--- What the task requires ---
Reproduce, exactly and only, the lines of the data that follows from the one containing "Figure 5. The" down to the one containing "Table 2. The", without pictures.

--- Material to process ---
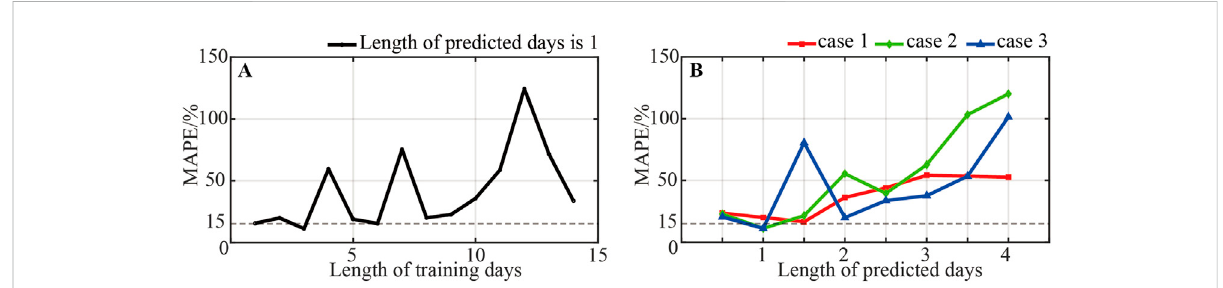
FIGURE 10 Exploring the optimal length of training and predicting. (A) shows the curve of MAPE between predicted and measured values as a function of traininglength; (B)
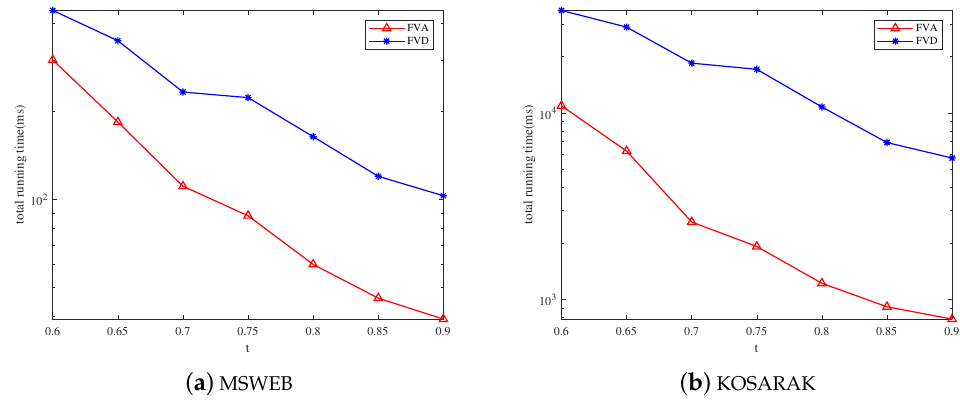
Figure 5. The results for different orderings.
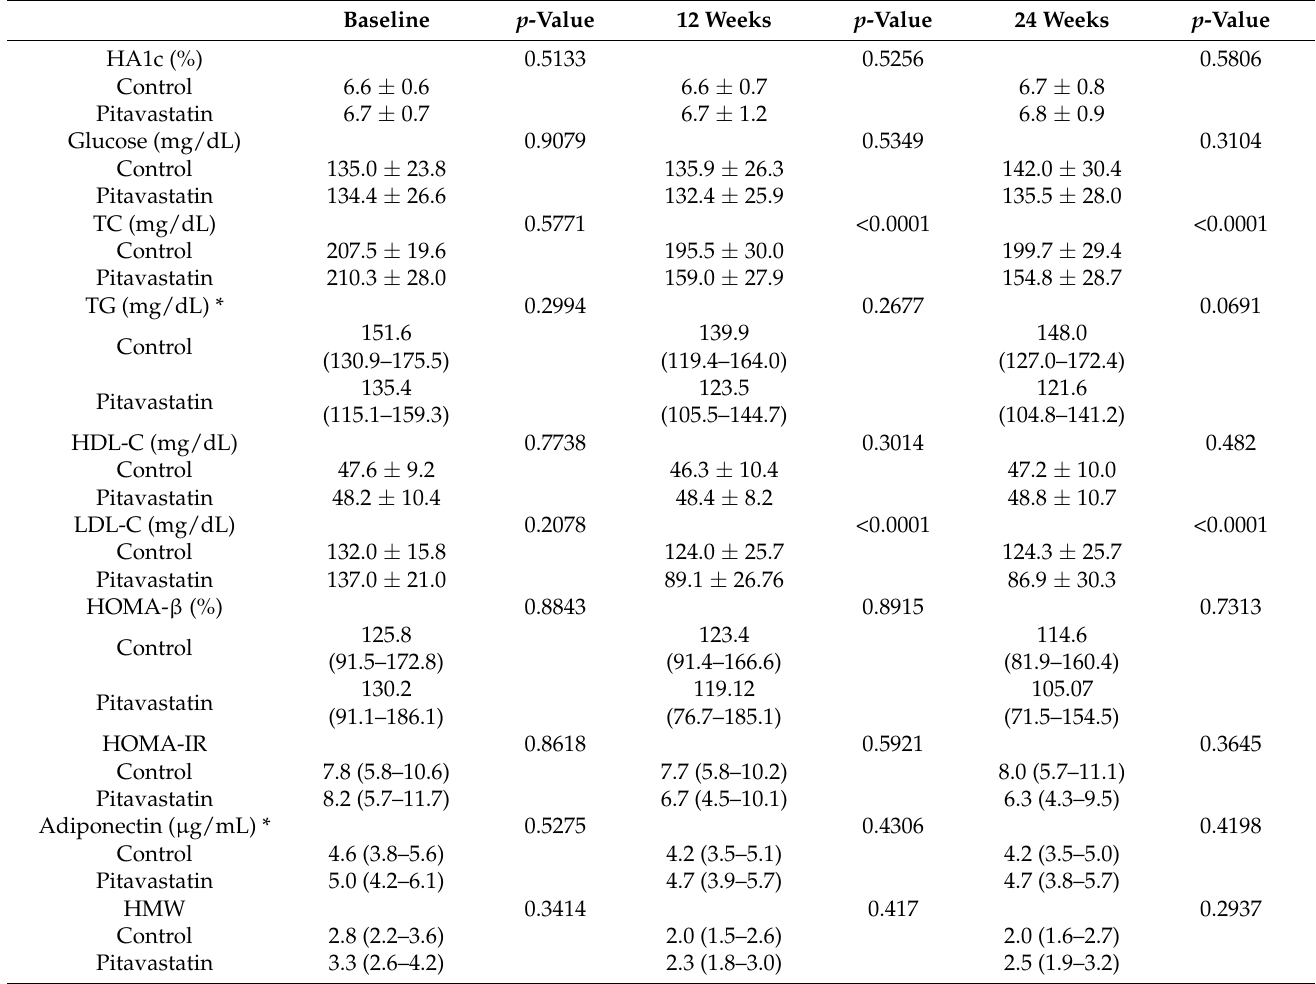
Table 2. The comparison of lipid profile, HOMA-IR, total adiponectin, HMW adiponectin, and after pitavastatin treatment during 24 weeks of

==

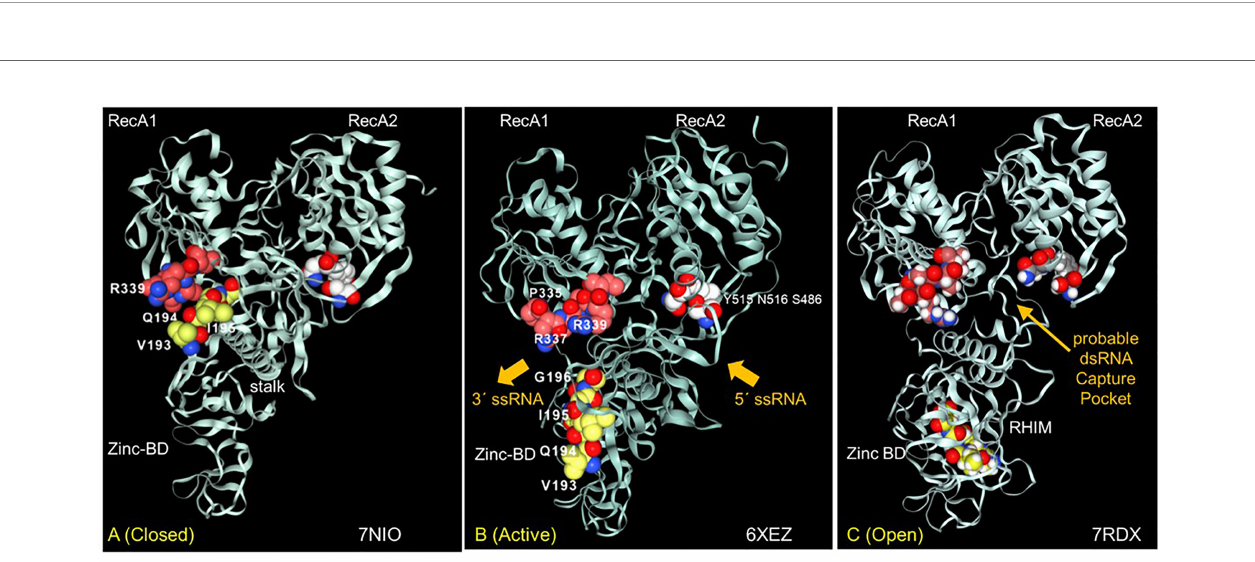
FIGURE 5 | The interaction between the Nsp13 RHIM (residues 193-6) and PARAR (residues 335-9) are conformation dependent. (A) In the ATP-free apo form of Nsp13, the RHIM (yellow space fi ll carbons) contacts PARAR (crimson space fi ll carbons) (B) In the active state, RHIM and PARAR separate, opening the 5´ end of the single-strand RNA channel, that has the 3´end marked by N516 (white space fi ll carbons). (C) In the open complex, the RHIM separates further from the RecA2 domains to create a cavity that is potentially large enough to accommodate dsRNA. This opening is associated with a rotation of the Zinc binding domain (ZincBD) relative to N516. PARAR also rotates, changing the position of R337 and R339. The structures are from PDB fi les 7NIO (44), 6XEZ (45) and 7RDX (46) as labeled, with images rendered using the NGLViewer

* * *

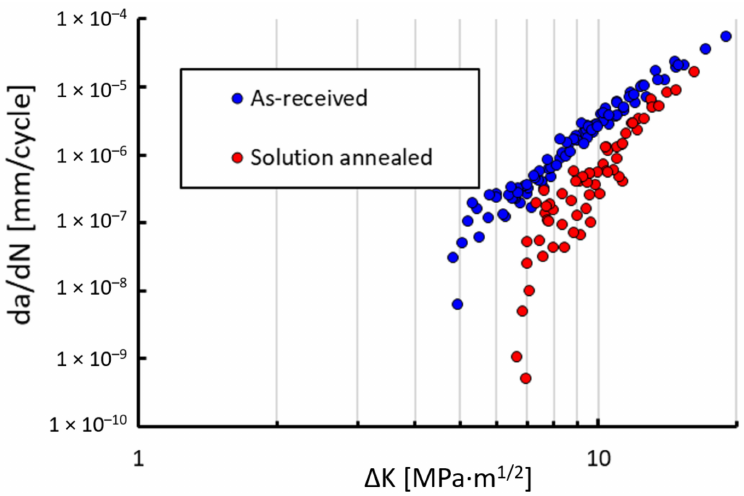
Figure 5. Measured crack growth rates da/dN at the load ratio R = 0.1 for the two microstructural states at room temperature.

--- Finished exercise ---
Figure 5. The results for different orderings.
Table 2. The comparison of lipid profile, HOMA-IR, total adiponectin, HMW adiponectin, and after pitavastatin treatment during 24 weeks of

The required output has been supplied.